Please note it may take 4-5 minutes or more for traces to show up and you will see full map “form” as traces are coming in, so you may have to refresh the page a few times each time we Build and Deploy.

It is recommended to use a -15m look back during this lab. You may need to change it from time to time (for example to -5m or a custom -10m) to make sure you are only looking at the newer traces after your changes.

NOTE: You may have to refresh the page several times to see your Environment Tag in the UI. The prefix of the Environment tag should match what you entered for SHOP_USER in the .env file.

4-overview-2-time-window 4-overview-2-time-window

NOTE: Typically, to identify root cause and route an issue, an SRE or alert responder would check metrics and logs to determine if it is a software or hardware related issue, and thus route to the correct party.
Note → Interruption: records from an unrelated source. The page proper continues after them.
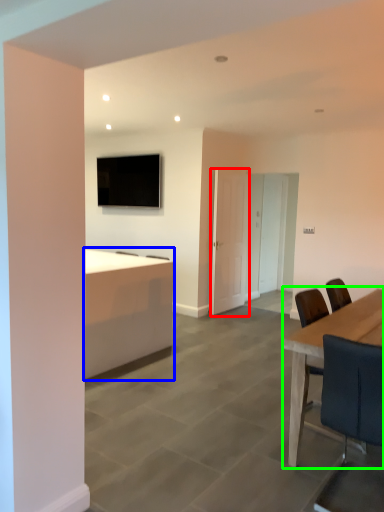
Question: Considering the real-world distances, which object is closest to door (highlighted by a red box)? desk (highlighted by a blue box) or table (highlighted by a green box).

Choices:
 (A) desk
 (B) table

Answer: (A)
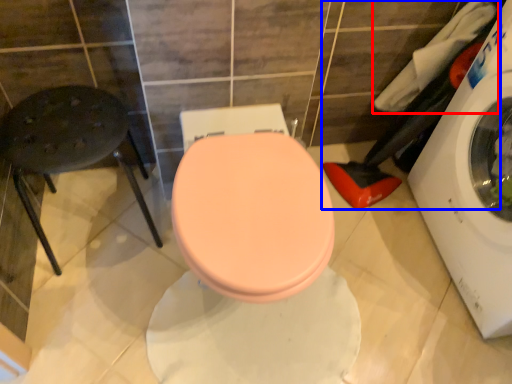
Question: Which point is closer to the camera, laundry (highlighted by a red box) or laundry (highlighted by a blue box)?

Choices:
 (A) laundry
 (B) laundry

Answer: (B)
In this excercise we are ONLY handling software issues, so we are skipping the metrics and logs parts of normal triage.

If your instrumentation was successful, the service-map will show latency from the shop service to the products service.
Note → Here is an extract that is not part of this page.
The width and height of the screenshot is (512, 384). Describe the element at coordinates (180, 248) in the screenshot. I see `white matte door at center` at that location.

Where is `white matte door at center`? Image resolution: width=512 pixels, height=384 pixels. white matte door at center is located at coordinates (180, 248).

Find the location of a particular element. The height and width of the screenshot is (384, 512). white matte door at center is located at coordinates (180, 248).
4-overview-3-map 4-overview-3-map

Ok let’s triage this SOFTWARE ISSUE and skip directly to the traces.

  • Click on shop service
  • Click Traces (on the right side)
  • Sort by Duration
  • Select the longest duration trace
    • Or one of the obvious much longer ones

4-overview-4-trace 4-overview-4-trace

Now we can see the long latency occurred in the products service and if we click on products: /products we can see the offending method was products:ProductResource.getAllProducts

4-overview-5-span 4-overview-5-span

Our next step here would be to send that trace to a developer by clicking download trace and they will have to debug the function. Since we will be the developer there is no need to download the trace. Just remember that is normal workflow for alert responders to route an issue to the “Repairers” while providing trace data.

Before we do that please take note of the Tags available for the developer to leverage to find root cause. We see standard out of the box Otel tags on the span, environmental information, but no indications of data specific to something inside custom code (which is where the problem often is).